*Information*
⟨
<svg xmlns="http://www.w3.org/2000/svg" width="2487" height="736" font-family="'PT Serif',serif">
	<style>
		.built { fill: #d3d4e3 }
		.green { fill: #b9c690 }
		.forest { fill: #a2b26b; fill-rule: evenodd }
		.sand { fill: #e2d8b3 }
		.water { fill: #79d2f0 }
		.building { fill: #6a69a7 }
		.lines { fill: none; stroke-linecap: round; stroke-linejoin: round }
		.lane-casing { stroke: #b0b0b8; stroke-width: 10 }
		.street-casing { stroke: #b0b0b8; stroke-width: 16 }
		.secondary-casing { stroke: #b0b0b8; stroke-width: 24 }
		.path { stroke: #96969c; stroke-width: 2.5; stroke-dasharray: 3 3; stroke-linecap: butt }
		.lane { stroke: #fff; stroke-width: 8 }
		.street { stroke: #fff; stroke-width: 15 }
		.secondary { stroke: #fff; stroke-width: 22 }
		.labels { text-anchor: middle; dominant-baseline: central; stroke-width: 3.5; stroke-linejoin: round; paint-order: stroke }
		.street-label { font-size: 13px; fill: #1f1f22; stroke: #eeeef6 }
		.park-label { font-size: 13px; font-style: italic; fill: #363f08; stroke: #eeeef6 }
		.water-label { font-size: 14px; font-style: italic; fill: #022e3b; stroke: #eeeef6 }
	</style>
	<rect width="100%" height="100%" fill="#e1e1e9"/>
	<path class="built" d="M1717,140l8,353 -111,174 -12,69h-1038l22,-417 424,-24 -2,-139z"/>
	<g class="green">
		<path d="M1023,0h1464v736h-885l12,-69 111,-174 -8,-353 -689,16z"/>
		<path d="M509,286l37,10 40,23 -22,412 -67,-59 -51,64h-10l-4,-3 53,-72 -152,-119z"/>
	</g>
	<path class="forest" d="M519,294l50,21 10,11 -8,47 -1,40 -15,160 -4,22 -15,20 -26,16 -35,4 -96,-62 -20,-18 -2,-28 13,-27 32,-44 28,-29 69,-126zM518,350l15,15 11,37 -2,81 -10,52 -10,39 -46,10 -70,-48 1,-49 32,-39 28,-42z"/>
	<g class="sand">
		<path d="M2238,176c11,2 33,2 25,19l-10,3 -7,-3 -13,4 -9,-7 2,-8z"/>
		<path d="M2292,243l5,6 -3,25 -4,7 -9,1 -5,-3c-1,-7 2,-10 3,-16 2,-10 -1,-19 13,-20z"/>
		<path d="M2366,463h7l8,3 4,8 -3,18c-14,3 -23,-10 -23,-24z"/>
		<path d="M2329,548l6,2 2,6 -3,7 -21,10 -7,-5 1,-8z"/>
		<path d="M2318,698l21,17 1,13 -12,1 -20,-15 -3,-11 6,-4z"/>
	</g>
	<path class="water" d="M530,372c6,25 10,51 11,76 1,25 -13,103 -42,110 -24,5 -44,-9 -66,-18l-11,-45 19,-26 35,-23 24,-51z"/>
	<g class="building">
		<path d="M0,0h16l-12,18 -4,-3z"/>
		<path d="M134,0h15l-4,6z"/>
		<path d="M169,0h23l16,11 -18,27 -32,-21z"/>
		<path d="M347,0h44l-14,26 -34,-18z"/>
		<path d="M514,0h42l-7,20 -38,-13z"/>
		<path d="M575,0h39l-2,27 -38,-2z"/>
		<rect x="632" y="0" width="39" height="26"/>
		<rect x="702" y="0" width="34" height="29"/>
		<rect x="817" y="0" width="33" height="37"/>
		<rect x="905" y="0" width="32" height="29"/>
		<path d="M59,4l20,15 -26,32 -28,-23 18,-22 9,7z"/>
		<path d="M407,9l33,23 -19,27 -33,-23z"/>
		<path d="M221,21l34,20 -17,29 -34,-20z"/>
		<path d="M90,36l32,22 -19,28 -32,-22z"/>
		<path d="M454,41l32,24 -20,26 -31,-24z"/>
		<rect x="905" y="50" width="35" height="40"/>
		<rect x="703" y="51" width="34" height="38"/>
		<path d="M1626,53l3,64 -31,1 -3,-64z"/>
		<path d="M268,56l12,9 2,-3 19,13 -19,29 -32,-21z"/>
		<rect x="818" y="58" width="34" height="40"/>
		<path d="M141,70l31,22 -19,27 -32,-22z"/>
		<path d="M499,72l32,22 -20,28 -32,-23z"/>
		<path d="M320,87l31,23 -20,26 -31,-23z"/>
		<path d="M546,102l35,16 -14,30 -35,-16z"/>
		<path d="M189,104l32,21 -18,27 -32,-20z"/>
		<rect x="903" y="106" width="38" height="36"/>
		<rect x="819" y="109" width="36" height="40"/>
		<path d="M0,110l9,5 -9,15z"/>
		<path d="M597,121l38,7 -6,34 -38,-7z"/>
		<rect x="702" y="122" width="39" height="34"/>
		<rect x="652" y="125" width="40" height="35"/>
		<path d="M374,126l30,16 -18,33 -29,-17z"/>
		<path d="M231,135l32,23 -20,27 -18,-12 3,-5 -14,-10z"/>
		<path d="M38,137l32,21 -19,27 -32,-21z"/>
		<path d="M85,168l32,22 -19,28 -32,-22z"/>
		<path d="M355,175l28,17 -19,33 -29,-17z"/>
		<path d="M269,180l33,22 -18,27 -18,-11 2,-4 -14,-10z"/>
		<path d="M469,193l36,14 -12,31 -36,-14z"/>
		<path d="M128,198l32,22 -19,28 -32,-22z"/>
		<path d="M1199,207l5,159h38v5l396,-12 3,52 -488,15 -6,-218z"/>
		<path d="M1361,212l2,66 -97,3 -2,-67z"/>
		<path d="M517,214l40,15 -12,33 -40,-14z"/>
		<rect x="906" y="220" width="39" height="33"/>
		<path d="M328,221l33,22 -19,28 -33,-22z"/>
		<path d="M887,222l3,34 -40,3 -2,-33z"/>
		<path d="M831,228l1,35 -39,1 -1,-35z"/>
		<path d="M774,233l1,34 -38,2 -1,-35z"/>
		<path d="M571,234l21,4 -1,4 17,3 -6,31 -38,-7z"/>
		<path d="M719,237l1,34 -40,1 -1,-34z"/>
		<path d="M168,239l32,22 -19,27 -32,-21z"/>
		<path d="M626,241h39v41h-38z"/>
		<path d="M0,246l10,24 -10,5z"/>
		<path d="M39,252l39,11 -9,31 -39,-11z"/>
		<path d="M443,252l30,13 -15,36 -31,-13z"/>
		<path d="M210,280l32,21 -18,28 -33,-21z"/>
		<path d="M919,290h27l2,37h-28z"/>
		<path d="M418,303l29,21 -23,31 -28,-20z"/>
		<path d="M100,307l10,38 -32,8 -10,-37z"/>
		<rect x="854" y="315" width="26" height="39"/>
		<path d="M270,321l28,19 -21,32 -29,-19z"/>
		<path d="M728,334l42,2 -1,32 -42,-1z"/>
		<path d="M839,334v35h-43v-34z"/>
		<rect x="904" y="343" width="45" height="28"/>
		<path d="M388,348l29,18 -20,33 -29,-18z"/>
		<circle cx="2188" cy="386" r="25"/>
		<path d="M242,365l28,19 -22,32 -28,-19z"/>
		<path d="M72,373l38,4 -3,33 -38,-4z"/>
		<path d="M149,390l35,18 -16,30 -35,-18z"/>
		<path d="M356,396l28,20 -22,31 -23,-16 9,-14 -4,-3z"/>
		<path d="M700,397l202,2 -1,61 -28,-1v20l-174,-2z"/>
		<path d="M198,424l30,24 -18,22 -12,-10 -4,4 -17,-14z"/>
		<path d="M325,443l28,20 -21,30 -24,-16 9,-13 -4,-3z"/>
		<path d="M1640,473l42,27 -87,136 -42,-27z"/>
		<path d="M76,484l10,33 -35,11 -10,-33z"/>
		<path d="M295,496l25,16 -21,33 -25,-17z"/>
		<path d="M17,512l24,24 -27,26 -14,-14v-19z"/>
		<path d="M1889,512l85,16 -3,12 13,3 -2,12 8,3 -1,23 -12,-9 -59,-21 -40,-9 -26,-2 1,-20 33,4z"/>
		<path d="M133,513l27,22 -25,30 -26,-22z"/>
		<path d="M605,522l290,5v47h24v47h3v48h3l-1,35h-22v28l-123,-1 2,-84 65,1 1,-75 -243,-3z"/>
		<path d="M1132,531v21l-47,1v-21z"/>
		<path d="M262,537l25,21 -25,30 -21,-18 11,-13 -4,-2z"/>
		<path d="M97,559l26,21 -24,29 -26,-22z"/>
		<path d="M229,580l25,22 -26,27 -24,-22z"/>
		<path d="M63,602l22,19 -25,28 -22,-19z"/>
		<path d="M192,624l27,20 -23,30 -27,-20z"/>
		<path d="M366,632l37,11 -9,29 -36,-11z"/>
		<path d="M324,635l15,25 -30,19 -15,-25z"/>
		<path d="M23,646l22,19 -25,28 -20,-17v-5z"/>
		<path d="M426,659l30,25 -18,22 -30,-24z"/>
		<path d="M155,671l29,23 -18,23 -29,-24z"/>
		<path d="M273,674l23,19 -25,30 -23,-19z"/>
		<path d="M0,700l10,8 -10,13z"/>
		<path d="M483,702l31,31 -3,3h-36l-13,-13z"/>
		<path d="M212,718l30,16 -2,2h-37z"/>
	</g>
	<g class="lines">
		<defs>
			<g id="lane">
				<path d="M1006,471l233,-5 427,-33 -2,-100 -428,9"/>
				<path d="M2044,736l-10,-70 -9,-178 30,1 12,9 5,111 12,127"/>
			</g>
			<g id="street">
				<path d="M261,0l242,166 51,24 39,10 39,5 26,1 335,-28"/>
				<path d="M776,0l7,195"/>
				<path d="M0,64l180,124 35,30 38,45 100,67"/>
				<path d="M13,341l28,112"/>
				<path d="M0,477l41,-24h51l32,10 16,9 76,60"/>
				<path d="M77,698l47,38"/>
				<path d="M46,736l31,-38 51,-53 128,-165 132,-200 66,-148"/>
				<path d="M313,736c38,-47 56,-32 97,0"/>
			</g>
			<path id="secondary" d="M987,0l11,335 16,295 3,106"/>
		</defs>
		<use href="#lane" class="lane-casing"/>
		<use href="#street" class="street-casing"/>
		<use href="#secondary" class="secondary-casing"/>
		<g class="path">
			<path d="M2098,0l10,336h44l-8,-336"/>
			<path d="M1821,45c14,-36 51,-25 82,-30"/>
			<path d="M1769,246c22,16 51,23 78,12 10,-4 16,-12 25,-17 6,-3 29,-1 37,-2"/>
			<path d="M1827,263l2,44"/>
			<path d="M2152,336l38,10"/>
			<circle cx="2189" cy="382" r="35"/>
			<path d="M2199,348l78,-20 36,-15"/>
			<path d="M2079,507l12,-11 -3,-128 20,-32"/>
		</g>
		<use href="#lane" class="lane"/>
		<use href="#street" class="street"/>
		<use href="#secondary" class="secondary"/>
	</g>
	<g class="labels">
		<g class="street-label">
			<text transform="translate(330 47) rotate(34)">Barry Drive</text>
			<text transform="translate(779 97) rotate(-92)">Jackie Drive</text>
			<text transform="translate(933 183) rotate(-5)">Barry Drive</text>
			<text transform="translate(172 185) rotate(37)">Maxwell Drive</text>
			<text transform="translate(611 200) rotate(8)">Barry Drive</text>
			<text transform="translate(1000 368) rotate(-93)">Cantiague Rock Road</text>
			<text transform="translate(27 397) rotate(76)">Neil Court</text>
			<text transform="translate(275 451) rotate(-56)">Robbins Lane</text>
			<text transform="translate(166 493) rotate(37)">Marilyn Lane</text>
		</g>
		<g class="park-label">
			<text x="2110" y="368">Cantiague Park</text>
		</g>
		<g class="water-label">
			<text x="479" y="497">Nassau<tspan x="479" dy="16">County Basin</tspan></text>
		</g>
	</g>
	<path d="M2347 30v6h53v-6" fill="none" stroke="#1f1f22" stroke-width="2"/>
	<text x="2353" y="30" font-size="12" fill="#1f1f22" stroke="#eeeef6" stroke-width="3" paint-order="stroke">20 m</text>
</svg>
⟩
Given the word "linecap", show every line of the records that contains it.

		.lines { fill: none; stroke-linecap: round; stroke-linejoin: round }
		.path { stroke: #96969c; stroke-width: 2.5; stroke-dasharray: 3 3; stroke-linecap: butt }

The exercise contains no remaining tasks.